◆ Exercise objective
Using the records below, repeat exactly the lines from the one holding "M1,603L6,613L1,616Z" through the one holding "M727,33L740,17L769,1", both ends included, and no others.
*** Opening of Materials provided ***
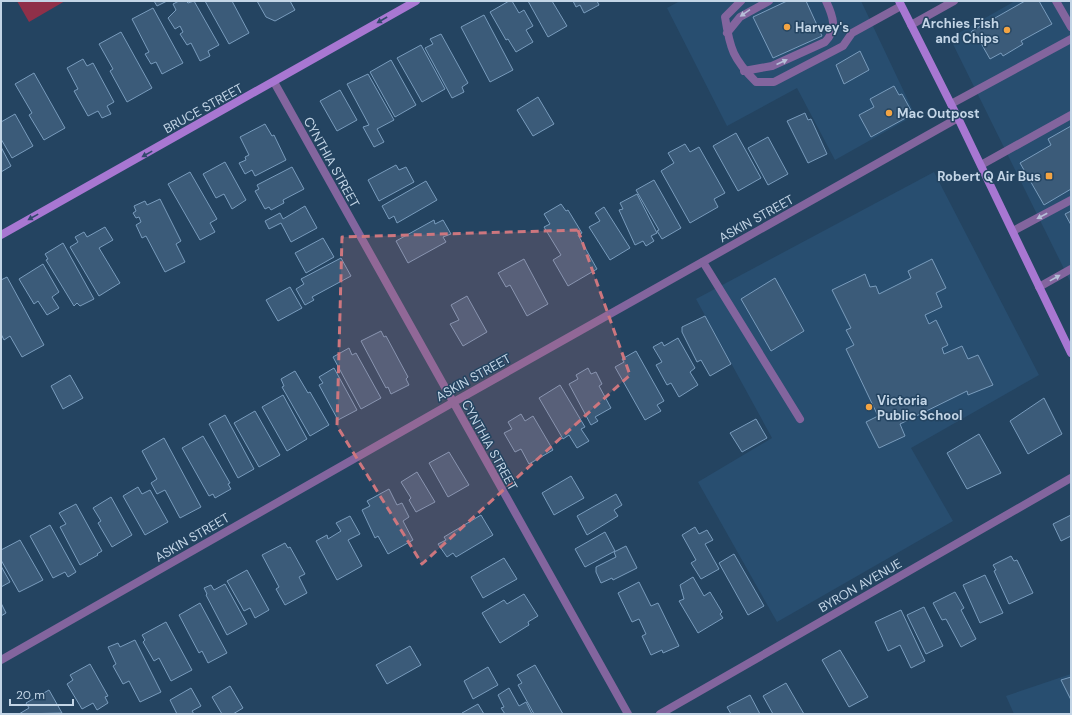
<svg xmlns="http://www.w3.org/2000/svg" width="1072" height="715" font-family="'DM Sans',sans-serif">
  <rect width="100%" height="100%" fill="#244461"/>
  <path fill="#284e70" d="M680,1H861L915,115L835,160L797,88L727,126L667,8Z
    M1015,1H1071V283L950,38Z
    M934,172L1039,375L911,448L953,521L777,622L698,482L772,438L696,299Z
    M1071,674V714H1014L1006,696Z"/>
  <path fill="#8f3049" d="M17,1H65L29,22Z"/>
  <path fill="#3b5b79" stroke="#799cbd" d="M154,1H167L157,6Z
    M179,1H186L188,3L194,1L219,45L208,51L210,56L200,61L191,43L187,45L180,34L183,32L180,26L175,29L168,18L176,10L173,4Z
    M205,1H232L249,33L229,44Z
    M257,1H290L295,10L275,21L266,17Z
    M509,1H512L519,13L524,10L533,26L526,30L533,42L516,52L508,39L506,40L490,12Z
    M528,1H552L567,26L548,37Z
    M573,1H597L599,5L584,13L580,5L576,7Z
    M787,1H806L822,36L773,58L753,17Z
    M1025,1H1039L1052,24L1021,41L1023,44L1003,56L1001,53L990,59L978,38L972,39L970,35L972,31Z
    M153,8L183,63L162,74L156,62L151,64L145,54L149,52L132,19Z
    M484,15L513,70L490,82L461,27Z
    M121,32L152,88L127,102L110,71L113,69L99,44Z
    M441,34L468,83L462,87L464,92L452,98L425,48L433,44L430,39Z
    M421,45L445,89L422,102L397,58Z
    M860,51L869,70L844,84L836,65Z
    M83,59L87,66L93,63L114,102L107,106L111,114L102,118L98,111L88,116L74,91L78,89L67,68Z
    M391,60L416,105L395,117L370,72Z
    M34,73L65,128L44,140L29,115L32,113L15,84Z
    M368,74L394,120L377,129L384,142L374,147L363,127L369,125L347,84Z
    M894,86L899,95L902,94L913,114L871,137L859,115L874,107L870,99Z
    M340,90L357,120L337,131L320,101Z
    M538,97L554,124L533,136L517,110Z
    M805,113L808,120L811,119L827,154L808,163L787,121Z
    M15,114L33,146L12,158L1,139V122Z
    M265,124L272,136L274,135L286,160L255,176L252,170L245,174L239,163L246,160L245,157L249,155L240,137Z
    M1071,126V189L1044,205L1020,163L1051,145L1048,139Z
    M736,133L761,178L738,191L713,146Z
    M768,137L788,174L768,185L748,148Z
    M685,144L690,152L699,147L725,193L714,199L718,207L690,223L661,171L674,163L668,153Z
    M1,147L11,166L1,172Z
    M225,162L246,200L232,209L224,194L216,198L203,174Z
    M396,165L399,170L406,167L414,182L379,201L368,180Z
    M292,167L304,189L283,200L284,203L271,210L269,207L265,209L255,191L259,189L257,185Z
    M190,172L217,219L210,223L215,232L200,240L168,184Z
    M654,180L681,228L662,239L657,231L659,230L636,190Z
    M426,181L437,200L397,223L394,216L389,219L382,206Z
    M637,194L657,233L651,236L654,241L646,246L643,241L635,245L619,210L623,209L620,203Z
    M160,199L181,241L176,244L185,262L165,272L146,236L142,238L136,225L141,222L139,217L136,218L133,213L136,211L134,206L145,201L147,205Z
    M561,204L566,211L568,210L582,233L578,235L597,269L568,286L553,260L561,255L544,227L550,224L544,214Z
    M305,206L317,228L291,242L281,223L269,229L265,221L280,213L283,219Z
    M604,207L630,248L610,260L589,227L600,221L595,213Z
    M1071,211V225L1065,214Z
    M434,220L435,224L443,220L451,234L443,237L446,242L408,263L396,241Z
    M105,227L113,240L99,248L120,283L99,296L70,247L78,242L75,237L84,232L87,237Z
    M323,238L334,257L306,273L295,253Z
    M63,243L94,299L80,306L77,303L74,306L46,260L48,259L45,254Z
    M341,258L351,276L312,297L314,300L305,305L296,289L304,284L301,279Z
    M524,259L548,304L527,316L510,285L506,287L498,273Z
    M932,259L946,288L936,293L942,307L925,315L929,324L936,320L948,345L942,348L944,354L962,346L968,359L978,355L993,385L968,395L967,391L900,424L905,436L879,448L866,422L878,416L846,349L854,345L846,330L851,328L832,290L865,274L870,287L876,286L879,294L911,278L908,271Z
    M43,264L59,292L52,297L59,308L47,315L38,301L34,304L19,279Z
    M7,277L44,345L22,357L10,336L4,340L1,334V280Z
    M775,278L804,331L771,351L741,299Z
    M290,287L302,308L278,321L266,300Z
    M467,296L487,332L463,346L450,324L459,320L451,305Z
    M705,316L731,364L710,376L701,360L697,362L682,332V327Z
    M381,331L384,337L386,336L408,377L406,379L409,385L391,394L388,387L386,388L361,341Z
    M678,338L695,368L690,372L698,385L679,397L671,383L667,385L656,365L662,362L653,347L662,342L664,346Z
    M349,348L352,355L356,353L381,398L361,409L333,357Z
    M636,351L664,401L657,405L661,411L645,420L615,367L624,362L622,359Z
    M334,368L357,410L338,420L319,385L323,383L319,377Z
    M588,368L591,374L596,372L602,384L599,386L611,408L595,417L598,421L591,425L569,384L578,379L576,375Z
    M295,371L308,393L310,392L329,425L310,436L282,387L284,386L281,379Z
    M70,375L83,398L63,409L51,386Z
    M560,385L585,427L581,429L589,441L577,448L569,435L563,439L539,398Z
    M283,395L307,439L287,451L262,407Z
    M1044,398L1062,434L1028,454L1010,421Z
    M255,411L280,455L259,467L234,423Z
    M521,414L525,421L533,416L553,450L529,464L521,449L515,452L504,433L512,429L508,422Z
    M225,415L254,469L238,478L209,424Z
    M756,419L767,438L742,452L730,433Z
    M979,434L1001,473L967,489L947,453Z
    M203,436L230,483L228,484L231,489L215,498L213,494L209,496L182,448Z
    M164,438L201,507L180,518L165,490L157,494L151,483L157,479L142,451Z
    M449,452L469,485L448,497L429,463Z
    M417,472L435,502L416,512L409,500L411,498L401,482Z
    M571,476L584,498L554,515L542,493Z
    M138,487L142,494L150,490L168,522L145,535L123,496Z
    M389,489L397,505L402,503L409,517L403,521L413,540L388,554L378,536L375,538L362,510L370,506L367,501Z
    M616,494L622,505L614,510L618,516L587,535L577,516Z
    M111,497L132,535L112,547L98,523L101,521L93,508Z
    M76,504L102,551L97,554L98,555L80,565L60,527L66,524L59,513Z
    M481,515L493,535L456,557L453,553L447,557L438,544L446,540L444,537Z
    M1071,515V536L1061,541L1053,524Z
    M350,516L360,534L348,540L362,566L337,580L316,541L327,535L328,539L341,531L336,523Z
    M50,525L76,572L68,577L65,572L53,578L30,536Z
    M695,527L699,534L707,530L713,540L705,544L719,569L701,579L691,563L696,560L682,535Z
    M605,532L615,551L585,567L575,549Z
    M20,540L43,580L19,592L1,560V550Z
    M285,543L288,548L290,547L305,574L299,577L307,593L285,605L276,589L279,587L262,555Z
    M626,546L637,568L613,580L612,578L601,583L596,572V567L616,557L614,552Z
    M734,554L764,606L748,615L719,563Z
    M1011,556L1014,561L1017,560L1033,593L1009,604L994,571L996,570L993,565Z
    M504,558L517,579L483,598L471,577Z
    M1,566L10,582L1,587Z
    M247,570L269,610L255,618L250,608L244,611L227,581Z
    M985,575L1003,613L980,623L963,585Z
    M693,577L704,596L710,592L722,612L720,614L723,618L698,633L679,601L684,599L680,585Z
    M639,582L651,606L658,603L679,646L663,653L662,650L651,655L642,636L646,634L639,619L632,622L618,593Z
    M225,584L247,624L227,635L206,595L207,594L204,588L211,585L214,590Z
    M955,592L964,608L961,610L976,639L961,647L946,619L942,620L933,603Z
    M524,594L538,616L528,622L529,625L500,643L482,613L504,600L507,604Z
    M1,603L6,613L1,616Z
    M200,603L227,653L208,663L202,651L199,653L179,615Z
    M924,607L943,646L926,654L907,615Z
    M901,610L925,661L911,668L900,645L888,651L875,622Z
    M166,622L192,670L171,681L159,658L154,661L143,642L145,640L142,635Z
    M135,640L161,692L140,702L129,681L123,684L113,666L116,664L108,647L118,643L120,647Z
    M410,646L421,665L387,684L376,665Z
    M840,650L868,697L849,707L822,660Z
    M90,664L108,696L105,697L108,703L97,710L93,703L82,709L67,684L73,680L70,675Z
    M535,665L563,714H534L518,685L522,683L517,675Z
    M488,667L498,685L473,699L464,681Z
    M1071,677V700L1061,680Z
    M786,683L804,714H773L763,696Z
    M230,686L243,708L233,714H222L212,697Z
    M191,688L201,706L192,711L194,714H177L170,700Z
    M509,688L519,706L526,702L532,714H505L501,708L504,707L498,695Z
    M49,690L62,713L19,714L29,708L26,703Z
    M750,695L760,714H731L727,707Z
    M478,704L484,714H463L462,713Z"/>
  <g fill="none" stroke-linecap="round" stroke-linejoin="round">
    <path stroke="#83659e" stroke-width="8" d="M741,1L725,17C730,49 733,59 756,82H774L843,46L852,33L901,6
      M1056,1L1071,27
      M727,33L740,17L769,1
      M744,71L772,66L825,42C838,29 833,16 826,1
      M951,104L1071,39
      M981,165L1071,115
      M1013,231L1071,200
      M703,262L800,419
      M1039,287L1071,269"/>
    <path stroke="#83659e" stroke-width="8" d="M911,25L954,1
      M274,82L628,714
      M1,660L452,403L958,118
      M660,714L1071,478"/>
    <path stroke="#a877d2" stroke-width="8" d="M899,1L958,118L1071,353
      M1,235L416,1"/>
  </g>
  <defs><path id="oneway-solid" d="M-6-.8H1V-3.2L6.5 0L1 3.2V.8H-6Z"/></defs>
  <g fill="#b6bfd8">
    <use href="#oneway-solid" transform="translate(745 13) rotate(146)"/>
    <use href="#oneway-solid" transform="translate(782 62) rotate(-24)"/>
    <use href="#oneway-solid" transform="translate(1042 216) rotate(152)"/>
    <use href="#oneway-solid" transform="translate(1055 278) rotate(-29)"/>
  </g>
  <g fill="#31496c">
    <use href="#oneway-solid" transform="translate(382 20) rotate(150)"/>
    <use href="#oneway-solid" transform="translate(147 154) rotate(151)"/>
    <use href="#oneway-solid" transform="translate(33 217) rotate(151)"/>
  </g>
  <path fill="#cd767e" fill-opacity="0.2" stroke="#cd767e" stroke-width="3" stroke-dasharray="8 5" stroke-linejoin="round" d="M578,230L630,375L422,564L337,426L342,237Z"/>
  <g fill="#f3a443" stroke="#244461" stroke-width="1.5">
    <circle cx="787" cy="27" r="4"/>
    <circle cx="1007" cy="30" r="4"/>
    <circle cx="889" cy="113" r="4"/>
    <rect x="1045" y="172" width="8" height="8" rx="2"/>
    <circle cx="869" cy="407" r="4"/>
  </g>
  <g text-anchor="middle" stroke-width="3" stroke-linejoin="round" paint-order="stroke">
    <g font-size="13" font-weight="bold" fill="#c3d5e6" stroke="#244461" text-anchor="start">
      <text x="999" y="28" text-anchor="end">Archies Fish<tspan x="999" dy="15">and Chips</tspan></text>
      <text x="795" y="32">Harvey's</text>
      <text x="897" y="118">Mac Outpost</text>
      <text x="1041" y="181" text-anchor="end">Robert Q Air Bus</text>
      <text x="877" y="405">Victoria<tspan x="877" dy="15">Public School</tspan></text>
    </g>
    <g font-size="13" fill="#c3d5e6" stroke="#244461">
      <text transform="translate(203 108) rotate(-29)" y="5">BRUCE STREET</text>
      <text transform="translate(332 162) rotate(61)" y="5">CYNTHIA STREET</text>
      <text transform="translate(756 218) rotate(-29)" y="5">ASKIN STREET</text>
      <text transform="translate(473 377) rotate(-29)" y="5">ASKIN STREET</text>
      <text transform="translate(490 445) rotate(61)" y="5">CYNTHIA STREET</text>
      <text transform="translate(192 537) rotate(-30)" y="5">ASKIN STREET</text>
      <text transform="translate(860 585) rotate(-30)" y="5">BYRON AVENUE</text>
    </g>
  </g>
  <rect width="1072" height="715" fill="none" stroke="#c3d5e6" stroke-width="4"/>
  <path d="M10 699v6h63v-6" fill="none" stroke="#c3d5e6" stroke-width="2"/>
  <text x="16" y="699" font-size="12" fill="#c3d5e6" stroke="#244461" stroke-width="3" paint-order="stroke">20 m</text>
</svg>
*** Close of Materials provided ***
◆ Response box
    M1,603L6,613L1,616Z
    M200,603L227,653L208,663L202,651L199,653L179,615Z
    M924,607L943,646L926,654L907,615Z
    M901,610L925,661L911,668L900,645L888,651L875,622Z
    M166,622L192,670L171,681L159,658L154,661L143,642L145,640L142,635Z
    M135,640L161,692L140,702L129,681L123,684L113,666L116,664L108,647L118,643L120,647Z
    M410,646L421,665L387,684L376,665Z
    M840,650L868,697L849,707L822,660Z
    M90,664L108,696L105,697L108,703L97,710L93,703L82,709L67,684L73,680L70,675Z
    M535,665L563,714H534L518,685L522,683L517,675Z
    M488,667L498,685L473,699L464,681Z
    M1071,677V700L1061,680Z
    M786,683L804,714H773L763,696Z
    M230,686L243,708L233,714H222L212,697Z
    M191,688L201,706L192,711L194,714H177L170,700Z
    M509,688L519,706L526,702L532,714H505L501,708L504,707L498,695Z
    M49,690L62,713L19,714L29,708L26,703Z
    M750,695L760,714H731L727,707Z
    M478,704L484,714H463L462,713Z"/>
  <g fill="none" stroke-linecap="round" stroke-linejoin="round">
    <path stroke="#83659e" stroke-width="8" d="M741,1L725,17C730,49 733,59 756,82H774L843,46L852,33L901,6
      M1056,1L1071,27
      M727,33L740,17L769,1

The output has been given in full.